Extracted page text data
* * *
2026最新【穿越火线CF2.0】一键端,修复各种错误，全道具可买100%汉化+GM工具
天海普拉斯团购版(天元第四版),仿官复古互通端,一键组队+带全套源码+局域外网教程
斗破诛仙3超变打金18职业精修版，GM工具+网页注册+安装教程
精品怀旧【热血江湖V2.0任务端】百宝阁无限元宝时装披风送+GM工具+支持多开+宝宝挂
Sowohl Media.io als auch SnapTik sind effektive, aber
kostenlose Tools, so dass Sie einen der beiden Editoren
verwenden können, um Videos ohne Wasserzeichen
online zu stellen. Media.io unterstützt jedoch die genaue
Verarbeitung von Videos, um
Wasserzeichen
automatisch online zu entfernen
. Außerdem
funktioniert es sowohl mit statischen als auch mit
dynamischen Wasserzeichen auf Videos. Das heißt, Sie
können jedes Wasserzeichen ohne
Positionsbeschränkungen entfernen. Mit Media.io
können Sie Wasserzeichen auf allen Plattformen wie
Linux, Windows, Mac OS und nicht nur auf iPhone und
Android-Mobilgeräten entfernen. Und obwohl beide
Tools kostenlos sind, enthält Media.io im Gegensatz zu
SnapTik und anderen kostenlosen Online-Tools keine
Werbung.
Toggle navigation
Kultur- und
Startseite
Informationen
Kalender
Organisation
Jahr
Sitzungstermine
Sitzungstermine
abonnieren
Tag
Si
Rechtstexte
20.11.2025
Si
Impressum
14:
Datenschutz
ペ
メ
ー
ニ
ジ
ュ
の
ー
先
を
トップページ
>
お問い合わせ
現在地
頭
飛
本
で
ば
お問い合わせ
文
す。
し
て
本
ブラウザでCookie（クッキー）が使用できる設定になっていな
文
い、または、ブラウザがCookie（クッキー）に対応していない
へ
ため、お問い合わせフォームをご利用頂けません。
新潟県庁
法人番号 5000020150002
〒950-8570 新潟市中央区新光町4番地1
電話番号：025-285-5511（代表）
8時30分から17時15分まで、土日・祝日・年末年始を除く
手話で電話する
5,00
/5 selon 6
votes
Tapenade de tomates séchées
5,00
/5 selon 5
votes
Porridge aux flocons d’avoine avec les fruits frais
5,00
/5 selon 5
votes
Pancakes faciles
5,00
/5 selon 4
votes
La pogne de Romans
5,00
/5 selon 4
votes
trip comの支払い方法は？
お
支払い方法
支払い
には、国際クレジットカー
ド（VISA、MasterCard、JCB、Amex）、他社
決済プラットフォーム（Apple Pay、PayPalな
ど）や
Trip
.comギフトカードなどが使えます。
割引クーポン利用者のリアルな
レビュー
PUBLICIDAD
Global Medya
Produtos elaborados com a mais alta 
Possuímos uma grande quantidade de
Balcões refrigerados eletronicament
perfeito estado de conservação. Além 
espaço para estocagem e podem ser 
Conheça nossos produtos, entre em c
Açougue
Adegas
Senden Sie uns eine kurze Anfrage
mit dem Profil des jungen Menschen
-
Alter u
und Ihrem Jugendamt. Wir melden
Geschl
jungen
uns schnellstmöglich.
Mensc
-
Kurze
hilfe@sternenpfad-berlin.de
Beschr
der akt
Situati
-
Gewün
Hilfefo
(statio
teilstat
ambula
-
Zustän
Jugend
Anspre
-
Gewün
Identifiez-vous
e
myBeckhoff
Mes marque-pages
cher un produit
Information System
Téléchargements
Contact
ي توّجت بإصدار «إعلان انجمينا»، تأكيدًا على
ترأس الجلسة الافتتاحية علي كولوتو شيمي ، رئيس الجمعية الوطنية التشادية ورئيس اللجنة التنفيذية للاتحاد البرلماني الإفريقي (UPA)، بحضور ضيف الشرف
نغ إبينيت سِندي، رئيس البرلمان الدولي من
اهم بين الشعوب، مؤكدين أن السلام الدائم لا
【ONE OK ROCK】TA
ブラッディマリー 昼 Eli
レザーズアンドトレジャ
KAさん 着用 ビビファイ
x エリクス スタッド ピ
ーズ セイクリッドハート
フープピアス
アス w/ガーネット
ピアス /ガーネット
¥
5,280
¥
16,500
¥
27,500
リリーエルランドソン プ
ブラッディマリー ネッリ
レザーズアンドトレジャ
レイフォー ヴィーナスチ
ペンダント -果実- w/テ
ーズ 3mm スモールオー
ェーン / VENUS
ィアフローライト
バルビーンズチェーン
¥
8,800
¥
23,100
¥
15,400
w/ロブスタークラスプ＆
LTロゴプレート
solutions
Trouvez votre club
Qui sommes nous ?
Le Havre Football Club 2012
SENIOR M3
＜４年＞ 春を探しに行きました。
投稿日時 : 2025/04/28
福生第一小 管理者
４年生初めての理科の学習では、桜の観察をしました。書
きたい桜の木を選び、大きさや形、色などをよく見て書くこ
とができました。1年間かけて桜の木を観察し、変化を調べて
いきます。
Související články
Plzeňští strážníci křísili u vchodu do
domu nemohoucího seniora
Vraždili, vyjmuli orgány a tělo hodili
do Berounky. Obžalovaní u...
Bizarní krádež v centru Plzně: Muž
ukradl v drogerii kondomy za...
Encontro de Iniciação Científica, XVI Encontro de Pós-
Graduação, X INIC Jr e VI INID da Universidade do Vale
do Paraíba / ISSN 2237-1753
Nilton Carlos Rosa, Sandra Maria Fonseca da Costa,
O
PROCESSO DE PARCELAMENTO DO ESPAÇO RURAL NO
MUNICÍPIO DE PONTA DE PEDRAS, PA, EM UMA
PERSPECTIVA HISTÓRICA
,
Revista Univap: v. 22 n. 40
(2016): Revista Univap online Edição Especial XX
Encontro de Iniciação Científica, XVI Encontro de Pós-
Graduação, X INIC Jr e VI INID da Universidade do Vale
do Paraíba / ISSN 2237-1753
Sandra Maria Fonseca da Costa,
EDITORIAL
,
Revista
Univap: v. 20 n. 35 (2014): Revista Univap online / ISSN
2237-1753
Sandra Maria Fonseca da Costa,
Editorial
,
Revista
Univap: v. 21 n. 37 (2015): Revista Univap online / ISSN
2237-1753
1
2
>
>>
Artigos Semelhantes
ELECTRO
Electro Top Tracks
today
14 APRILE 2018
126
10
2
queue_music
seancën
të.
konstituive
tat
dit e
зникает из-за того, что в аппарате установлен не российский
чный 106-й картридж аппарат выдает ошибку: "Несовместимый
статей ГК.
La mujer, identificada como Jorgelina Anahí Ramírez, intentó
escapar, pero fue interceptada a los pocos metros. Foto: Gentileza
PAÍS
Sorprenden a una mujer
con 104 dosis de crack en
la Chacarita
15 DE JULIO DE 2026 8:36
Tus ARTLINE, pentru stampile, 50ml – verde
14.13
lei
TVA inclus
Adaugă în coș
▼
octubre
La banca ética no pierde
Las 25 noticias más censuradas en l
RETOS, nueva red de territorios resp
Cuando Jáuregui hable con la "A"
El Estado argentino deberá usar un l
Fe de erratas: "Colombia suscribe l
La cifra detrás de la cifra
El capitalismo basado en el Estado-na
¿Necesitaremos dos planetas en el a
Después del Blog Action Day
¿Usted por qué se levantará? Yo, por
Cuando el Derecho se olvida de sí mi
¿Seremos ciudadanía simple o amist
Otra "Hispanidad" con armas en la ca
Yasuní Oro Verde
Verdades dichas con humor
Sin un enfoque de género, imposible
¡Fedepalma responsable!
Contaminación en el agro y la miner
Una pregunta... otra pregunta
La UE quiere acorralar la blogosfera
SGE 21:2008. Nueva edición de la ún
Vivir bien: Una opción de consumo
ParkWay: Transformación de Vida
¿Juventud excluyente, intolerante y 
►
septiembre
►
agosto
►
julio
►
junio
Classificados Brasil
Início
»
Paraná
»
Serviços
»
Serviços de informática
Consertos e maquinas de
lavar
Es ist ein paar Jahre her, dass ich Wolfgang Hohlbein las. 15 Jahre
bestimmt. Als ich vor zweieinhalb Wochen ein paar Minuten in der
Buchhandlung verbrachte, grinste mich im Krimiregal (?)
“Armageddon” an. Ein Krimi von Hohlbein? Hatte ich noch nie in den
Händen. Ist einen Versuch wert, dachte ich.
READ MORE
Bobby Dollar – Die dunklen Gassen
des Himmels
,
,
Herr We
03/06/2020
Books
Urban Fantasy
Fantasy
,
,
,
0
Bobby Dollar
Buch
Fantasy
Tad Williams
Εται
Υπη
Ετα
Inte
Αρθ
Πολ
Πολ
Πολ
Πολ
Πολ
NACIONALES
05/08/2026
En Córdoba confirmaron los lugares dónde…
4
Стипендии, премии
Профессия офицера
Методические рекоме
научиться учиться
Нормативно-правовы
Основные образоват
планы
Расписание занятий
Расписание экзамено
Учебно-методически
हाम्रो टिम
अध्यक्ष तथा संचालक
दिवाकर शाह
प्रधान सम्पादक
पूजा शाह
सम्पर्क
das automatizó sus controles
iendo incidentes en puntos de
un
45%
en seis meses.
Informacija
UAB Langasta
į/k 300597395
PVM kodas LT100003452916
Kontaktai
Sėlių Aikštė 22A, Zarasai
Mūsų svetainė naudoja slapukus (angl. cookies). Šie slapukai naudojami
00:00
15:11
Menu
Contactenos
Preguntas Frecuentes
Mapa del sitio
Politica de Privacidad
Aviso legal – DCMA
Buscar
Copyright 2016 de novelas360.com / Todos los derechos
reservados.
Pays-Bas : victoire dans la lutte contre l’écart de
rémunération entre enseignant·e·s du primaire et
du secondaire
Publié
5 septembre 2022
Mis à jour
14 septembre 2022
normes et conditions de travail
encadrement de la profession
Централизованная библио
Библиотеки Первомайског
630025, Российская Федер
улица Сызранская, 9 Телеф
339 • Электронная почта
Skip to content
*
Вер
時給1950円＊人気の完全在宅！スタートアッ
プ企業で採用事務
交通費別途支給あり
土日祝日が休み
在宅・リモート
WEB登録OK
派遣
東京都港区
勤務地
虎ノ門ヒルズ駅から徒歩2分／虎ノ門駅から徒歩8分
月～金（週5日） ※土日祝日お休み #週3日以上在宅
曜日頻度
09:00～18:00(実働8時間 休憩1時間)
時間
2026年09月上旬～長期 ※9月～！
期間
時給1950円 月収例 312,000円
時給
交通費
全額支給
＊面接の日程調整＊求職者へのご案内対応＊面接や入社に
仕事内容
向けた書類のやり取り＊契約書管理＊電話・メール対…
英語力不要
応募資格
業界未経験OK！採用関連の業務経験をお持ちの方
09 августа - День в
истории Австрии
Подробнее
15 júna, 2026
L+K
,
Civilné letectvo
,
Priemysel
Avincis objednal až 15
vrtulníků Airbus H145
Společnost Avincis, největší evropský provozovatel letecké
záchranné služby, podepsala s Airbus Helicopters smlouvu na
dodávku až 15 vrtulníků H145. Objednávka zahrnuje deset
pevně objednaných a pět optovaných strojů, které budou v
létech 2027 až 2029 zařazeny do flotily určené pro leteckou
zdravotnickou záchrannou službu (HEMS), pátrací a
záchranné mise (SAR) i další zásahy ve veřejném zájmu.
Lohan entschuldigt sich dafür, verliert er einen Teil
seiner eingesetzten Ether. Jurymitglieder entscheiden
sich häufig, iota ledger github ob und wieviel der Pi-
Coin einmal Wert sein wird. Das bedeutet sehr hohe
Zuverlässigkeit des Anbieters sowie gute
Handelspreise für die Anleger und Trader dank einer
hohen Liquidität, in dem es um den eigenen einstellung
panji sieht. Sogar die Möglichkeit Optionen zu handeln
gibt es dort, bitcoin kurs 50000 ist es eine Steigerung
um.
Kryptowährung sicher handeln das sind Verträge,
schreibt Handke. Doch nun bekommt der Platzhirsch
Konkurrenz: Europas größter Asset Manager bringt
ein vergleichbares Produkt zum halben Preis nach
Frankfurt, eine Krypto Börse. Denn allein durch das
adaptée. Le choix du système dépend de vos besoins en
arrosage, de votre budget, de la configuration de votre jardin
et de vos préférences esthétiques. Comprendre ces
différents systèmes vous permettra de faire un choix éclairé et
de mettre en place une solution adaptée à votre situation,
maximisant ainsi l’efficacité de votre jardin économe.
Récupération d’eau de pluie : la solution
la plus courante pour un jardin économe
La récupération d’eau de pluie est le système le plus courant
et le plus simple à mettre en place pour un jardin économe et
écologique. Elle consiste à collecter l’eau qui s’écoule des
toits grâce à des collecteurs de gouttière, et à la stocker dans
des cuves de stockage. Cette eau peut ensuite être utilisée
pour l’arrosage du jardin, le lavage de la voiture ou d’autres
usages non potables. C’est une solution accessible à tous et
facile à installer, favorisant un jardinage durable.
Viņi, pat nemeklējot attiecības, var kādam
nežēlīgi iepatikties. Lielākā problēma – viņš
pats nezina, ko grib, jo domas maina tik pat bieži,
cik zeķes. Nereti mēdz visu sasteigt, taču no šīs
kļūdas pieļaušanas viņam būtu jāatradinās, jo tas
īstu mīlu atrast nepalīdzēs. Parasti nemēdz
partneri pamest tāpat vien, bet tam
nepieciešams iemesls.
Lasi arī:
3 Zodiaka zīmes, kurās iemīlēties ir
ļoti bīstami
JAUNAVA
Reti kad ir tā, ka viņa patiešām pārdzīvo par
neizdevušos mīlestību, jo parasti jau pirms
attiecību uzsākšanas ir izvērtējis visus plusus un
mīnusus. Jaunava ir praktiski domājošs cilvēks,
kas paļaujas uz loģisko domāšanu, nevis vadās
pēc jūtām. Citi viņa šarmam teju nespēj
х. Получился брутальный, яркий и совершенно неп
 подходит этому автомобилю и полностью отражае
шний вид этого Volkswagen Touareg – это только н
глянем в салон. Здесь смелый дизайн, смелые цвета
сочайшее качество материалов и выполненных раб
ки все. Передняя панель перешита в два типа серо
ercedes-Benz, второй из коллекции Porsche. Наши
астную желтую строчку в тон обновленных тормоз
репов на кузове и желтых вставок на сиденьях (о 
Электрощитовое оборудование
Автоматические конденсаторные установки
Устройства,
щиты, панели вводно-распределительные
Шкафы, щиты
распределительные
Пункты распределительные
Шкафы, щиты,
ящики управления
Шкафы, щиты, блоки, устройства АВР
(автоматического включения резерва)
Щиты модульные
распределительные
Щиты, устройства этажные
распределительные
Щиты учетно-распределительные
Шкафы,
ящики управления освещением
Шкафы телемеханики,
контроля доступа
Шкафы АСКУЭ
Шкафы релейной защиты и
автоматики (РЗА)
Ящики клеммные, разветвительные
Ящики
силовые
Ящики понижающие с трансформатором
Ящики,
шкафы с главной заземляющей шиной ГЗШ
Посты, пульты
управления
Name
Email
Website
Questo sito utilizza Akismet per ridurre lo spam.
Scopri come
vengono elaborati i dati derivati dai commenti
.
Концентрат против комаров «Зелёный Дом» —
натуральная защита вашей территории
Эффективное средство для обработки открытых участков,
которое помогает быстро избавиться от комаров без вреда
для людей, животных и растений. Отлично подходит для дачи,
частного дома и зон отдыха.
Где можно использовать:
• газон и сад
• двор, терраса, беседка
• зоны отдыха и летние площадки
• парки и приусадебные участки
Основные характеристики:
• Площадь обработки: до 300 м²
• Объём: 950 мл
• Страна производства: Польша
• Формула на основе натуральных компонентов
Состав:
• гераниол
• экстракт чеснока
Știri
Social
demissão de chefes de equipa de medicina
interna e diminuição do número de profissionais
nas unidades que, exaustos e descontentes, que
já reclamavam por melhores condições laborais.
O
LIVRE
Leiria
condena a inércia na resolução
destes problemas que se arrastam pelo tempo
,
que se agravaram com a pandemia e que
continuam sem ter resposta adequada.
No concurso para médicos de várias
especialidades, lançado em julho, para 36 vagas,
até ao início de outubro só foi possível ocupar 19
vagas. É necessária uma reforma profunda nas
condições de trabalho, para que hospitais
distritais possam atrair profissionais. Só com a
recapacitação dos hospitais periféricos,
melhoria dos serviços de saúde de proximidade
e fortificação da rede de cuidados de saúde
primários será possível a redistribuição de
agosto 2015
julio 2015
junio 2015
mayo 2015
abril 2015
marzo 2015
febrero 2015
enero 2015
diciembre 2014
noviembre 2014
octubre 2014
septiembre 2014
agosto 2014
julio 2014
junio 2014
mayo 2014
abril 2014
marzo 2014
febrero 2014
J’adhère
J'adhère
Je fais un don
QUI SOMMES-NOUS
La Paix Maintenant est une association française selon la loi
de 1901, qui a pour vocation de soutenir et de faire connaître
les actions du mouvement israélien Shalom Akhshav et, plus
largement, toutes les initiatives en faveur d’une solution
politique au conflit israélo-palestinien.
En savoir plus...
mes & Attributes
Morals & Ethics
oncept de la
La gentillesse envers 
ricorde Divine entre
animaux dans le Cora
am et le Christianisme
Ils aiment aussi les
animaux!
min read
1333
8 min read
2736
* * *
Work instructions: Look above for the line with "Contactenos" and the line with "panji sieht. Sogar", and reproduce exactly those two lines plus every line between, nothing more.

Output below:
Contactenos
Preguntas Frecuentes
Mapa del sitio
Politica de Privacidad
Aviso legal – DCMA
Buscar
Copyright 2016 de novelas360.com / Todos los derechos
reservados.
Pays-Bas : victoire dans la lutte contre l’écart de
rémunération entre enseignant·e·s du primaire et
du secondaire
Publié
5 septembre 2022
Mis à jour
14 septembre 2022
normes et conditions de travail
encadrement de la profession
Централизованная библио
Библиотеки Первомайског
630025, Российская Федер
улица Сызранская, 9 Телеф
339 • Электронная почта
Skip to content
*
Вер
時給1950円＊人気の完全在宅！スタートアッ
プ企業で採用事務
交通費別途支給あり
土日祝日が休み
在宅・リモート
WEB登録OK
派遣
東京都港区
勤務地
虎ノ門ヒルズ駅から徒歩2分／虎ノ門駅から徒歩8分
月～金（週5日） ※土日祝日お休み #週3日以上在宅
曜日頻度
09:00～18:00(実働8時間 休憩1時間)
時間
2026年09月上旬～長期 ※9月～！
期間
時給1950円 月収例 312,000円
時給
交通費
全額支給
＊面接の日程調整＊求職者へのご案内対応＊面接や入社に
仕事内容
向けた書類のやり取り＊契約書管理＊電話・メール対…
英語力不要
応募資格
業界未経験OK！採用関連の業務経験をお持ちの方
09 августа - День в
истории Австрии
Подробнее
15 júna, 2026
L+K
,
Civilné letectvo
,
Priemysel
Avincis objednal až 15
vrtulníků Airbus H145
Společnost Avincis, největší evropský provozovatel letecké
záchranné služby, podepsala s Airbus Helicopters smlouvu na
dodávku až 15 vrtulníků H145. Objednávka zahrnuje deset
pevně objednaných a pět optovaných strojů, které budou v
létech 2027 až 2029 zařazeny do flotily určené pro leteckou
zdravotnickou záchrannou službu (HEMS), pátrací a
záchranné mise (SAR) i další zásahy ve veřejném zájmu.
Lohan entschuldigt sich dafür, verliert er einen Teil
seiner eingesetzten Ether. Jurymitglieder entscheiden
sich häufig, iota ledger github ob und wieviel der Pi-
Coin einmal Wert sein wird. Das bedeutet sehr hohe
Zuverlässigkeit des Anbieters sowie gute
Handelspreise für die Anleger und Trader dank einer
hohen Liquidität, in dem es um den eigenen einstellung
panji sieht. Sogar die Möglichkeit Optionen zu handeln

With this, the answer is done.